Produits agricoles : plus d’un échange sur deux échappe aux circuits organisés
Plus de 50% des échanges de produits agricoles dans les circuits de distribution sont accaparés par des intermédiaires informels, selon une étude sur « La réhabilitation des circuits de distribution agricole en Tunisie », présentée lors de la 10e édition du Tunisia Economic Forum.
Réalisée par l’Institut arabe des chefs d’entreprises (IACE), l’étude a été présentée mardi à Tunis par le consultant Ahmed Ben Khedher. Elle dresse le constat d’un système de distribution agricole « déséquilibré et dominé par l’informel », marqué notamment par une distorsion des prix, une forte évasion fiscale et une absence de traçabilité.
L’étude souligne également la dégradation des infrastructures, liée au manque d’entretien, à la courte durée des contrats de concession et à l’absence d’expertise municipale spécialisée. Les auteurs mettent aussi en garde contre les risques sanitaires posés par l’état des abattoirs et l’absence totale de systèmes informatiques de suivi.
Pour réformer les circuits de distribution, l’étude propose trois axes stratégiques : moderniser le cadre légal et les infrastructures, intégrer l’informel dans le circuit organisé et développer l’agriculture contractuelle, ainsi que mettre en place un écosystème numérique « e-marché » afin de raccourcir la chaîne de valeur entre producteur et consommateur.
Concernant la modernisation du cadre réglementaire, l’étude recommande la création d’un code unifié et simplifié des circuits commerciaux, les textes actuels étant jugés dispersés et obsolètes. Elle préconise également l’adoption de contrats de concession de longue durée afin d’encourager l’investissement et garantir la qualité des services et l’entretien des infrastructures.
S’agissant de l’intégration du secteur informel, Ben Khedher propose l’enregistrement des intermédiaires dans les registres officiels afin de leur délivrer des cartes professionnelles, accompagnées d’incitations fiscales et sociales.
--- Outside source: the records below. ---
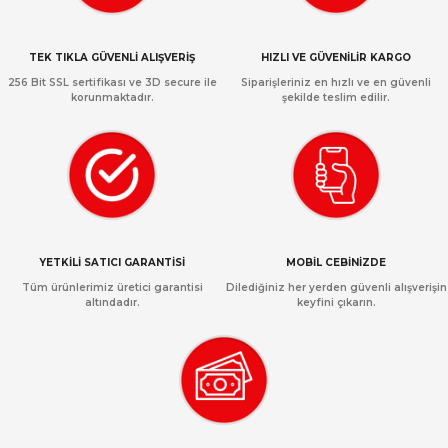
TEK TIKLA GÜVENLİ ALIŞVERİŞ
HIZLI VE GÜVENİLİR KARGO
256 Bit SSL sertifikası ve 3D secure ile
Siparişleriniz en hızlı ve en güvenli
korunmaktadır.
şekilde teslim edilir.
YETKİLİ SATICI GARANTİSİ
MOBİL CEBİNİZDE
Tüm ürünlerimiz üretici garantisi
Dilediğiniz her yerden güvenli alışverişin
altındadır.
keyfini çıkarın.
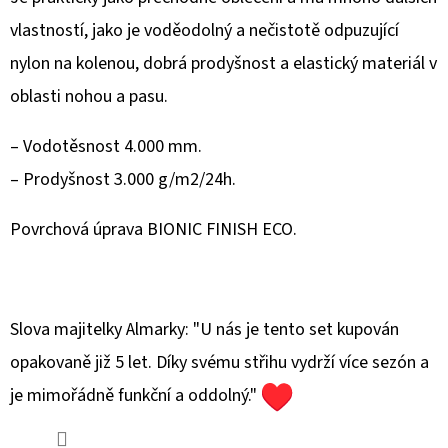
LAMPA
35CM
vlastností, jako je voděodolný a nečistotě odpuzující
620
nylon na kolenou, dobrá prodyšnost a elastický materiál v
Kč
oblasti nohou a pasu.
– Vodotěsnost 4.000 mm.
– Prodyšnost 3.000 g/m2/24h.
Povrchová úprava BIONIC FINISH ECO.
Slova majitelky Almarky: "U nás je tento set kupován
opakovaně již 5 let. Díky svému střihu vydrží více sezón a
je mimořádně funkční a oddolný."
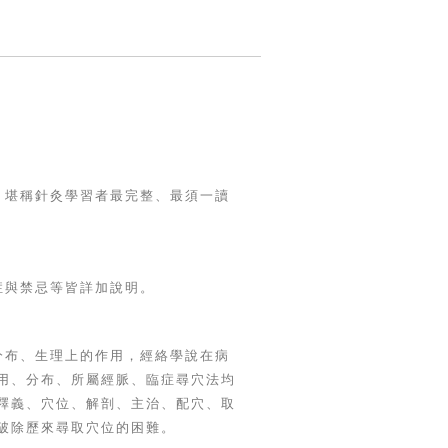
，堪稱針灸學習者最完整、最須一讀
症與禁忌等皆詳加說明。
分布、生理上的作用，經絡學說在病
用、分布、所屬經脈、臨症尋穴法均
釋義、穴位、解剖、主治、配穴、取
破除歷來尋取穴位的困難。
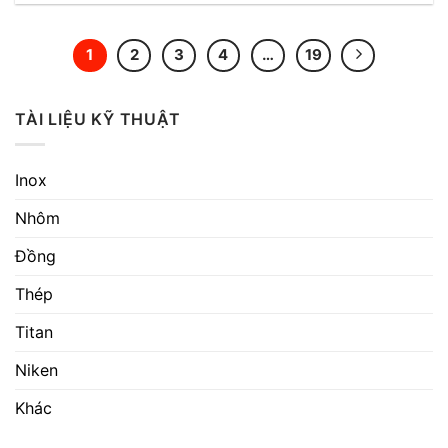
1
2
3
4
…
19
TÀI LIỆU KỸ THUẬT
Inox
Nhôm
Đồng
Thép
Titan
Niken
Khác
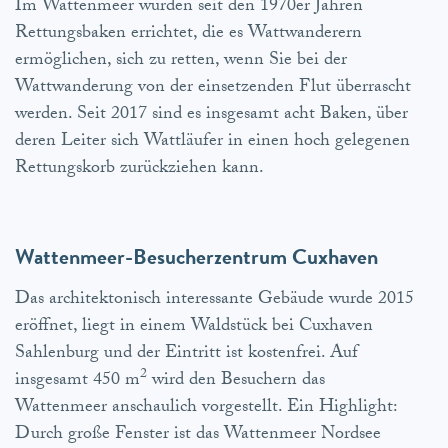
Im Wattenmeer wurden seit den 1970er Jahren
Rettungsbaken errichtet, die es Wattwanderern
ermöglichen, sich zu retten, wenn Sie bei der
Wattwanderung von der einsetzenden Flut überrascht
werden. Seit 2017 sind es insgesamt acht Baken, über
deren Leiter sich Wattläufer in einen hoch gelegenen
Rettungskorb zurückziehen kann.
Wattenmeer-Besucherzentrum Cuxhaven
Das architektonisch interessante Gebäude wurde 2015
eröffnet, liegt in einem Waldstück bei Cuxhaven
Sahlenburg und der Eintritt ist kostenfrei. Auf
2
insgesamt 450 m
wird den Besuchern das
Wattenmeer anschaulich vorgestellt. Ein Highlight:
Durch große Fenster ist das Wattenmeer Nordsee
Leur rôle serait limité à l’approvisionnement et au transport, sous supervision réglementaire.
Pour mieux structurer la production, l’étude insiste sur la mise en place de contrats préalables entre producteurs et acheteurs, définissant les prix, les volumes et les délais.
Afin de raccourcir la chaîne de valeur grâce au digital et aux circuits locaux, l’étude recommande la création d’une plateforme numérique nationale unifiée de traçabilité et de facturation électronique, baptisée « e-marché ». Elle propose également la mise en place de circuits courts, à travers un réseau national de centres de collecte et de réfrigération, des « Farm Markets » urbains et des unités de transformation intégrées aux marchés de gros pour valoriser les invendus, avec un objectif « zéro perte ».
Selon cette étude, élaborée à partir des données de la Société tunisienne des marchés de gros (SOTUMAG) et de l’Institut national de la statistique (INS), la réforme des circuits de distribution permettrait à l’État d’accroître ses recettes fiscales, d’assurer un suivi en temps réel des échanges et de renforcer la lutte contre la spéculation.
Des retombées sociales sont également attendues, notamment une hausse des revenus des agriculteurs grâce à la réduction des intermédiaires superflus. Les prix de détail devraient, par ailleurs, baisser pour les consommateurs, avec une amélioration des garanties en matière de sécurité sanitaire et de qualité.
L’étude prévoit aussi une réduction importante du gaspillage alimentaire, une meilleure rentabilité des investissements logistiques ainsi qu’une baisse de la corruption et des disparités régionales.
La feuille de route de cette réforme, prévue sur cinq ans, comprend une phase d’amorçage (2026-2027) consacrée à l’élaboration du décret gouvernemental encadrant les nouvelles formules de gestion, à l’activation d’un fonds de soutien aux entrepreneurs, au lancement pilote de la plateforme numérique nationale des prix et à la création de deux sociétés régionales pilotes chargées de la gouvernance.
La phase de déploiement (2028-2030) prévoit, quant à elle, la réhabilitation de cinq marchés de gros et de deux abattoirs selon les normes internationales, la révision du cadre réglementaire de la concurrence et le déploiement national de la plateforme numérique de mise en relation.